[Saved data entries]
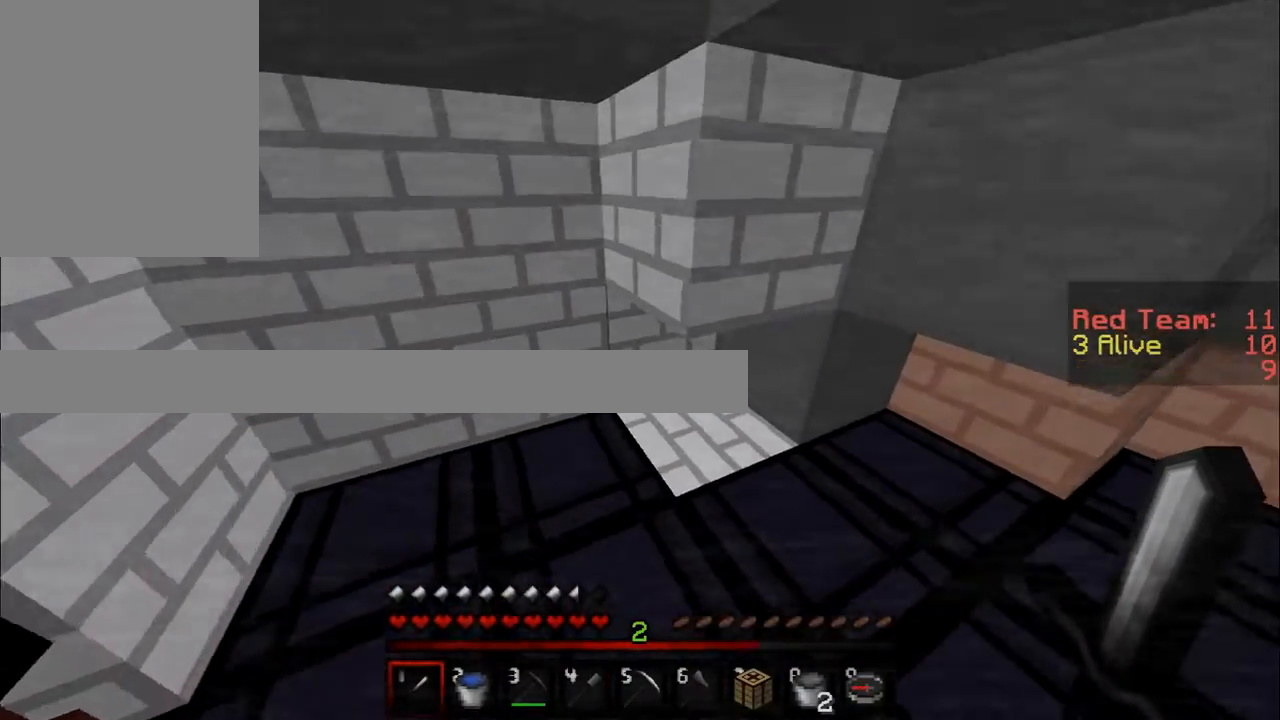
{"keys": ["d", "w"], "mouse": [], "events": []}
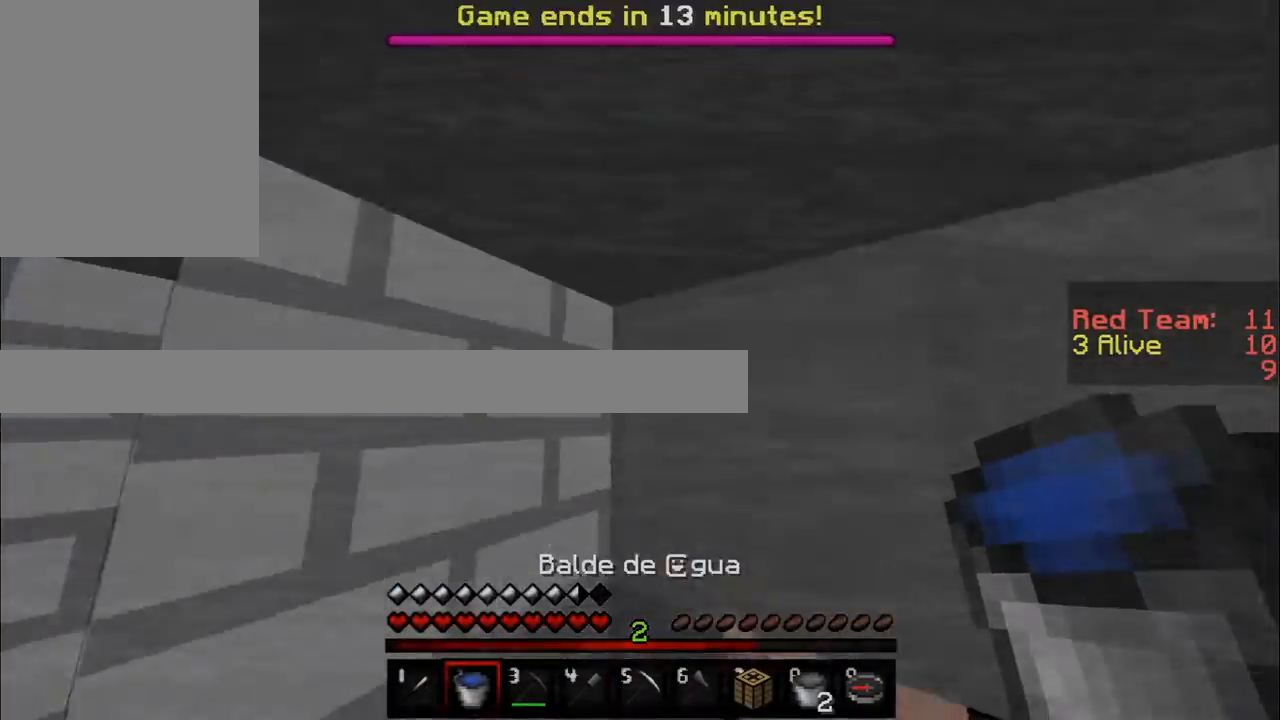
{"keys": ["d", "w"], "mouse": [], "events": []}
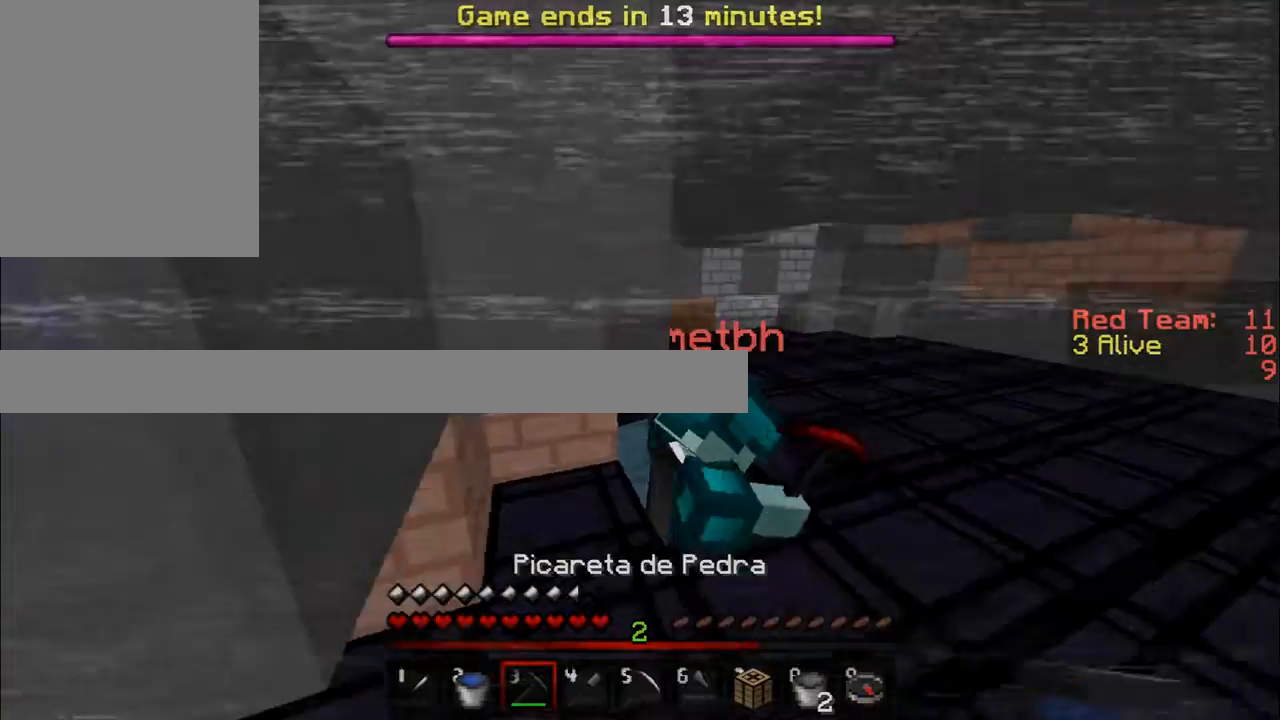
{"keys": ["d"], "mouse": [], "events": [[217, "w", "up"], [317, "d", "up"], [501, "d", "down"]]}
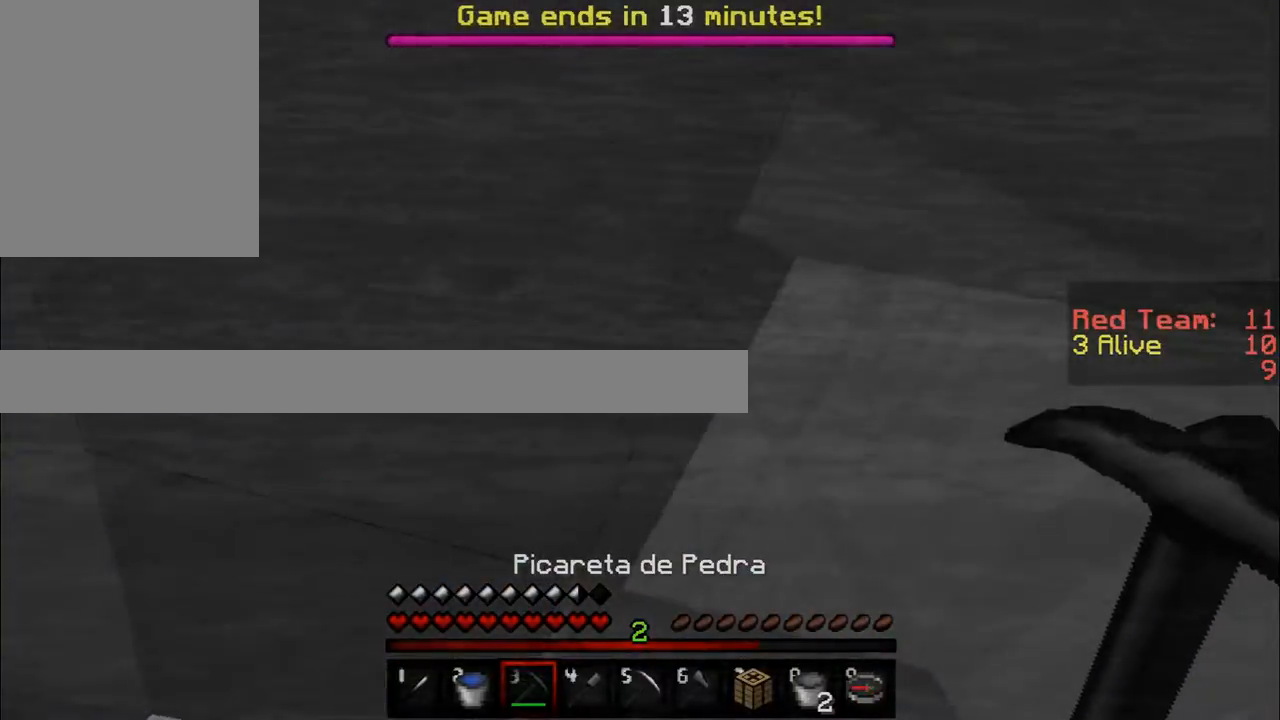
{"keys": ["d", "w"], "mouse": [], "events": [[300, "w", "down"]]}
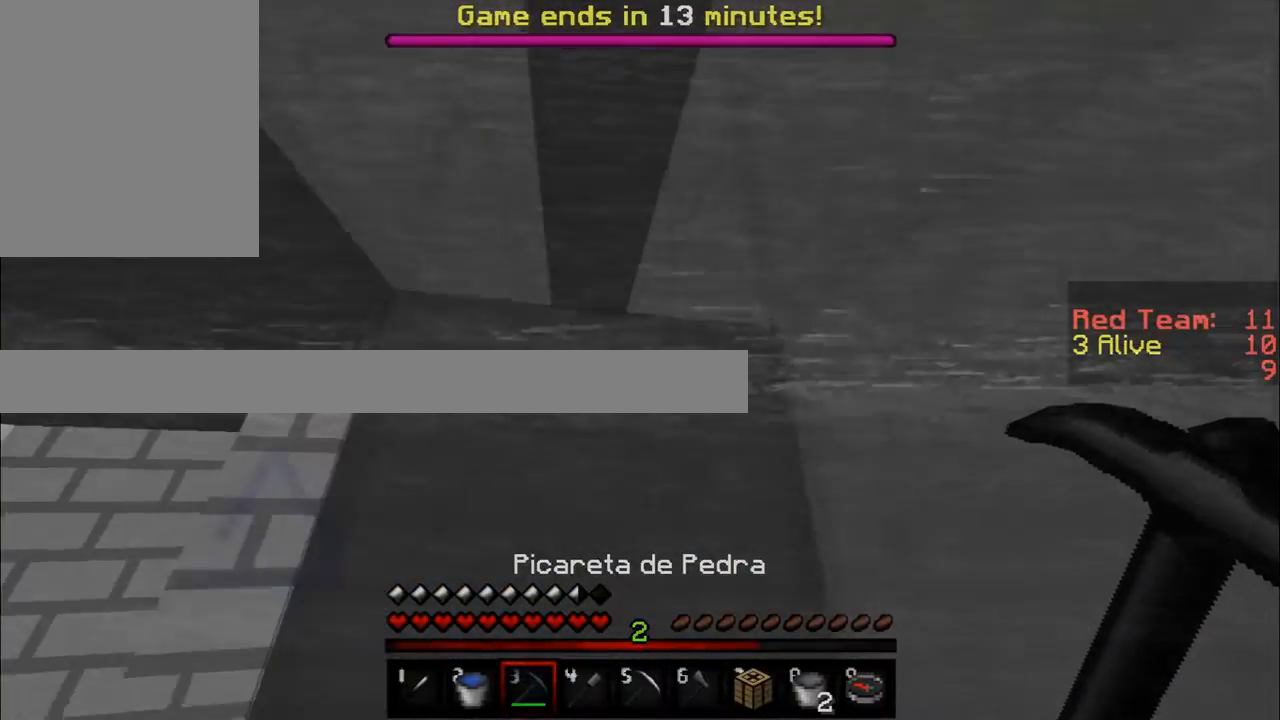
{"keys": [], "mouse": ["left"], "events": [[67, "mouse_left", "down"], [117, "d", "up"], [151, "w", "up"]]}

What you should do –
Scan the records above and report how many lines include the word "down", without any other text.

Solution below –
3